## 本文

ステップS56において、応答信号管理部91は、車内信号受信制御部82を制御して、車内通信部21を介して、携帯機13より応答信号が送信されてきたか否かを判定する。ステップS56において、例えば、図1の携帯機13−1,13−2で示されるような、範囲Z1−1,Z1−2のいずれにも属さず、ステップS88の処理により応答信号が送信されても、携帯機13からの応答信号が車内通信部21により受信できない場合、処理は、ステップS57に進む。
ステップS57において、応答信号管理部91は、カウンタ91aのカウント値nを1インクリメントする。
ステップS58において、応答信号管理部91は、カウンタ91aのカウント値nが所定回数以上であるか否かを判定し、例えば、所定回数ではない場合、処理は、ステップS55に戻る。すなわち、応答信号が受信できない場合、ステップS55乃至S58の処理が繰り返されて、確認信号が繰り返し携帯機13に送信され続ける。
この場合、例えば、上述したように、例えば、図1の携帯機13−1,13−2で示されるような、範囲Z1−1,Z1−2のいずれにも属さず、ステップS88の処理により応答信号が送信されても、携帯機13からの応答信号が車内通信部21により受信できないとき、カウンタ91aのカウント値nが処理回数に応じてインクリメントされ続けることになる。
そして、ステップS58において、カウンタ91aのカウント値nが所定回数以上であると判定された場合、ステップS59において、警告処理部92は、警告装置55を制御して、音声、または、画像により携帯機13が車両11の車外に持ち出されたことを警告する。
一方、ステップS56において、例えば、例えば、図1の携帯機13−3で示されるような、範囲Z1−1に属し、ステップS88の処理により応答信号が送信されることにより、携帯機13からの応答信号が車内通信部21により受信できるとき、ステップS57乃至S59の処理がスキップされる。
すなわち、携帯機13が車内に存在することが認識されるので、警告処理が実行されない。
ステップS60において、エンジン動作状態監視部85は、エンジンが停止したか否かを判定し、例えば、停止していないと判定された場合、処理は、ステップS53に戻る。すなわち、エンジンが動作している限り、ステップS53乃至S60の処理が繰り返される。そして、ステップS60において、エンジンが停止したと判定された場合、ステップS61において、エンジン動作状態監視部85は、車内信号発信制御部81に対して、動作時信号発信制御部81bを制御して、車内通信部21よりエンジン停止を携帯機13に通知させ、処理は、ステップS11に戻る。
ステップS89において、加速度センサ104のエンジン動作状態判定部104aは、信号受信制御部132に対して動作時信号受信制御部132bを制御させて、エンジンの停止が通知されてきたか否かを判定させる。ステップS89において、例えば、ステップS61の処理によりエンジン停止が通知されてきた場合、ステップS90において、エンジン動作状態判定部104aは、加速度センサ104の動作を停止させて、ステップS81の処理に戻る。すなわち、携帯機監視処理を終了する。

## やること
a. 本文に出てくる名称のうち、「制御部」で終わるものはどれですか。符号を付けてすべて挙げてください。
b. 本文の「ステップS58において、応答」から「で、警告処理が実行されない。」までを、両端を含めて一字も変えずに返してください。

## 掲載項目
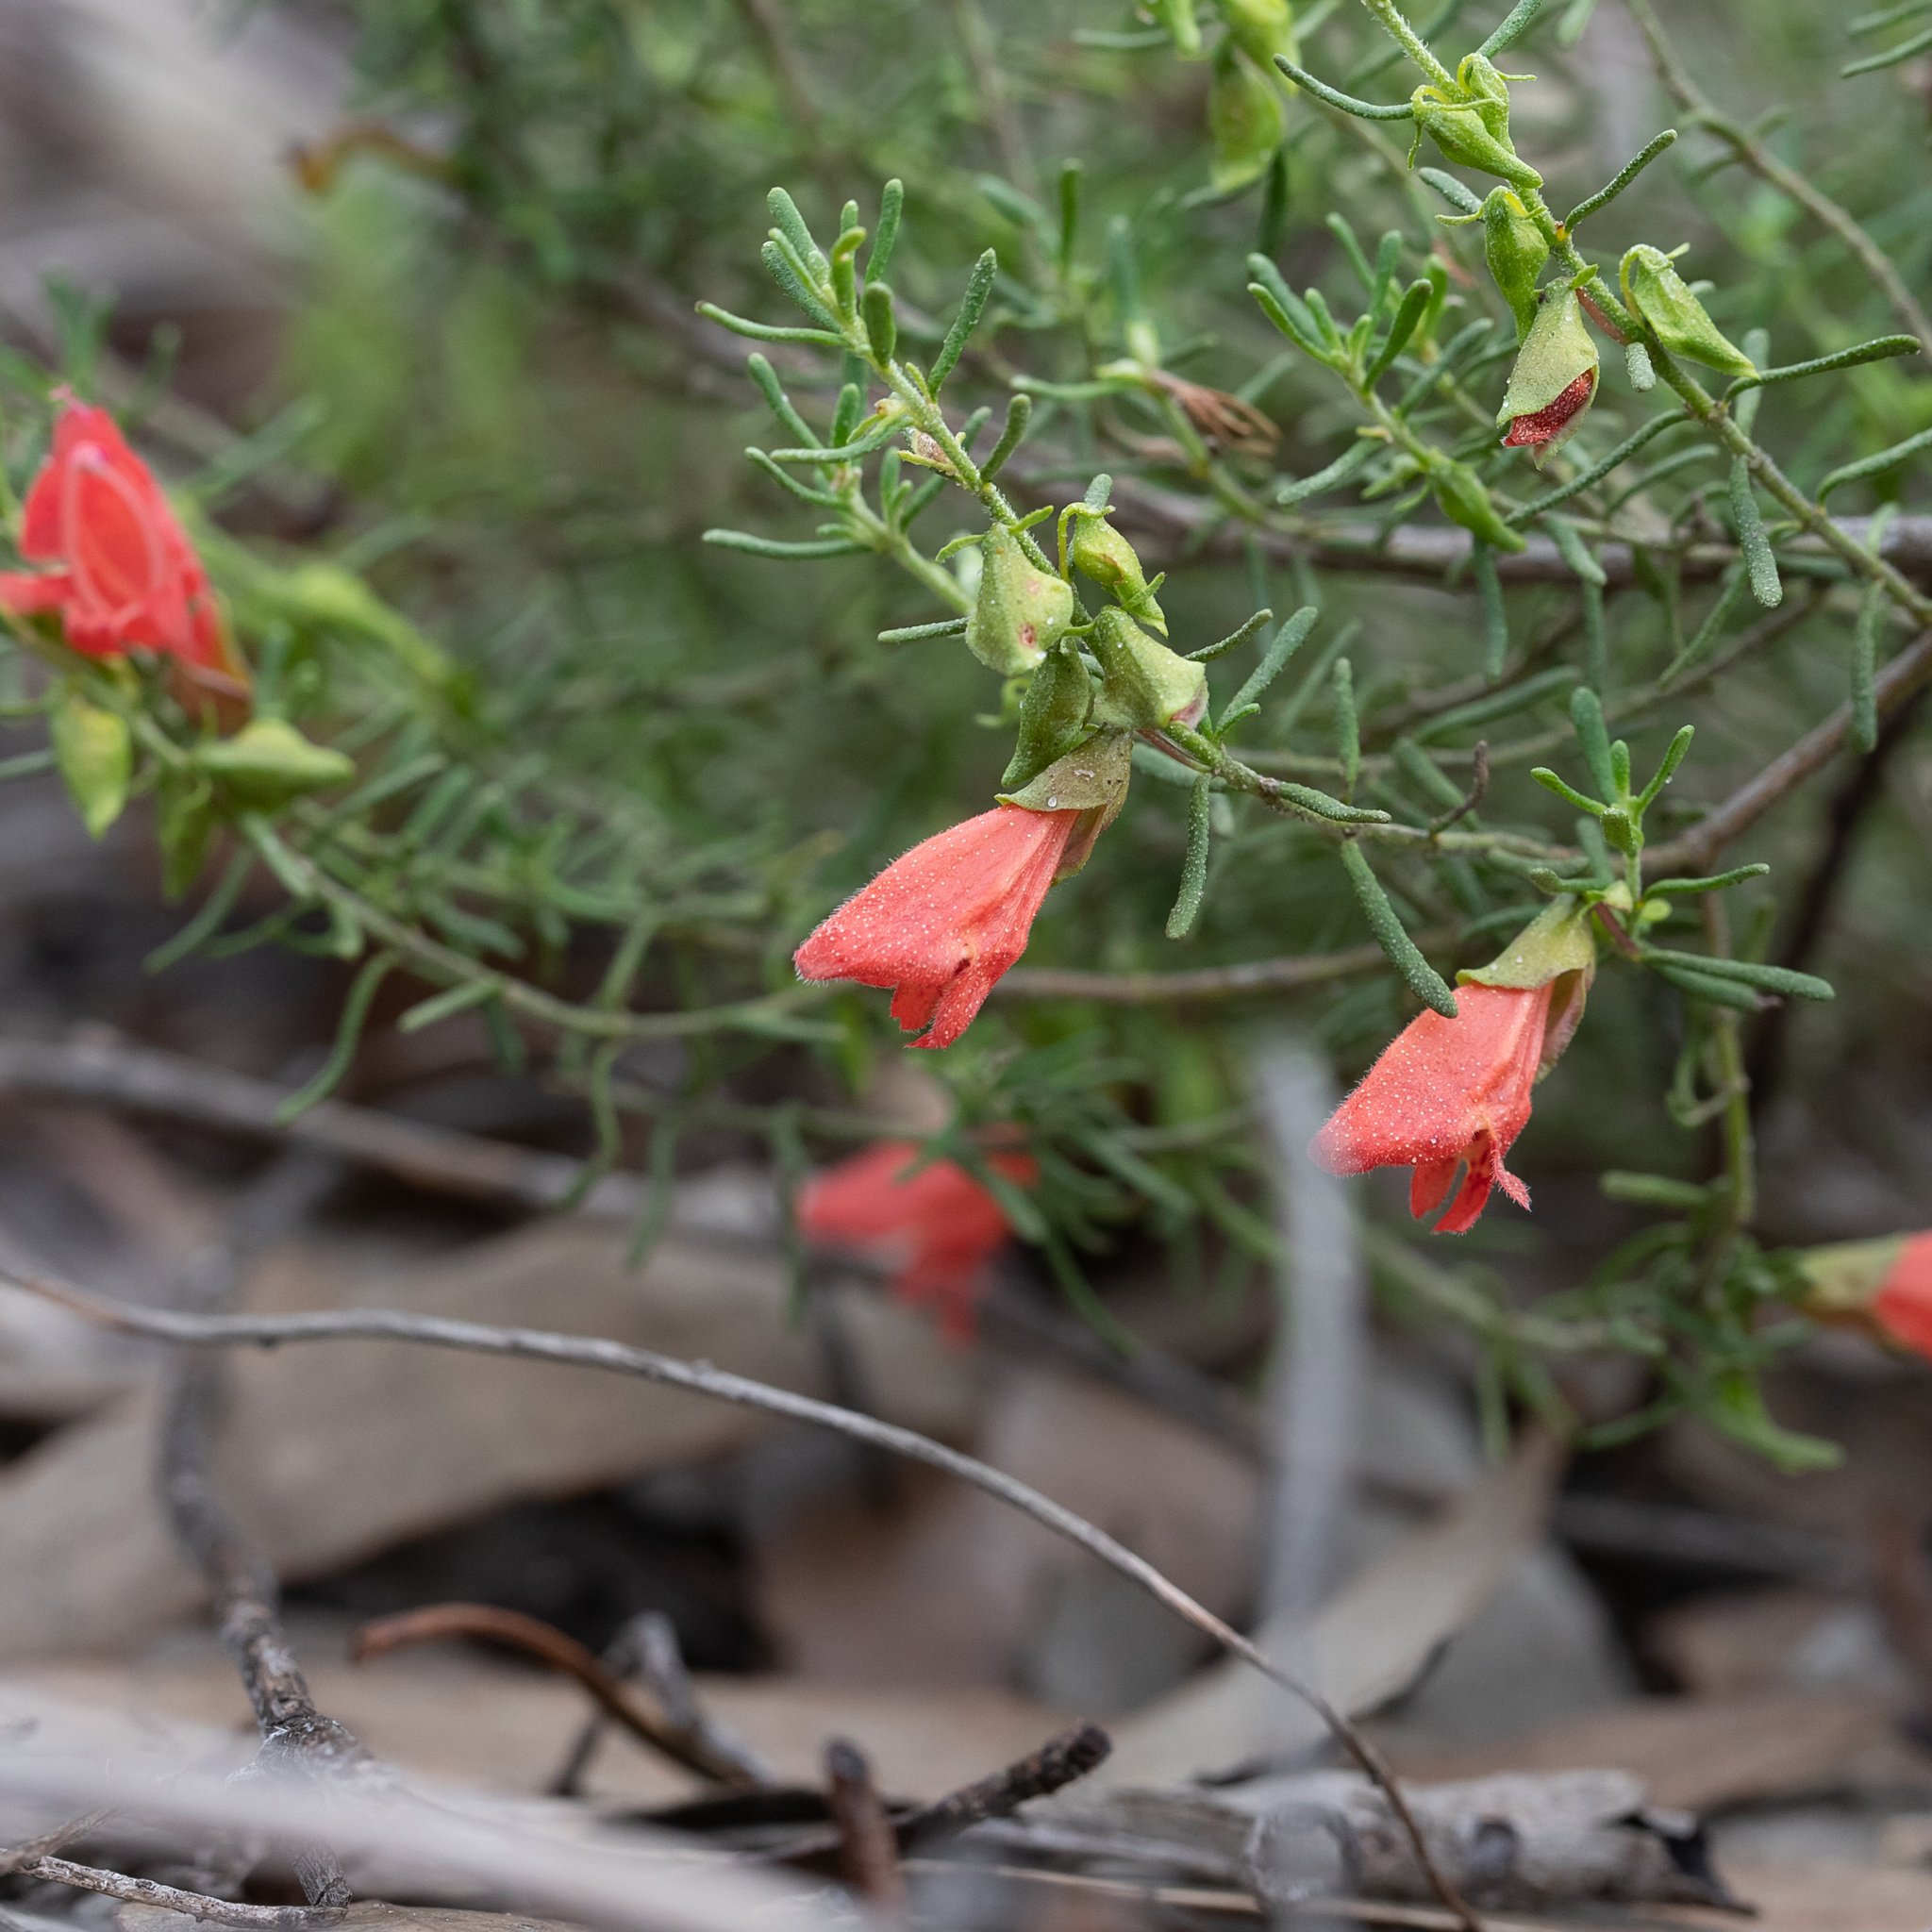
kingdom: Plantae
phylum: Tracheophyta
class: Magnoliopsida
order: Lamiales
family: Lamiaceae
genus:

## 解答
a.
車内信号受信制御部82
車内信号発信制御部81
動作時信号発信制御部81b
信号受信制御部132
動作時信号受信制御部132b

b.
ステップS58において、応答信号管理部91は、カウンタ91aのカウント値nが所定回数以上であるか否かを判定し、例えば、所定回数ではない場合、処理は、ステップS55に戻る。すなわち、応答信号が受信できない場合、ステップS55乃至S58の処理が繰り返されて、確認信号が繰り返し携帯機13に送信され続ける。
この場合、例えば、上述したように、例えば、図1の携帯機13−1,13−2で示されるような、範囲Z1−1,Z1−2のいずれにも属さず、ステップS88の処理により応答信号が送信されても、携帯機13からの応答信号が車内通信部21により受信できないとき、カウンタ91aのカウント値nが処理回数に応じてインクリメントされ続けることになる。
そして、ステップS58において、カウンタ91aのカウント値nが所定回数以上であると判定された場合、ステップS59において、警告処理部92は、警告装置55を制御して、音声、または、画像により携帯機13が車両11の車外に持ち出されたことを警告する。
一方、ステップS56において、例えば、例えば、図1の携帯機13−3で示されるような、範囲Z1−1に属し、ステップS88の処理により応答信号が送信されることにより、携帯機13からの応答信号が車内通信部21により受信できるとき、ステップS57乃至S59の処理がスキップされる。
すなわち、携帯機13が車内に存在することが認識されるので、警告処理が実行されない。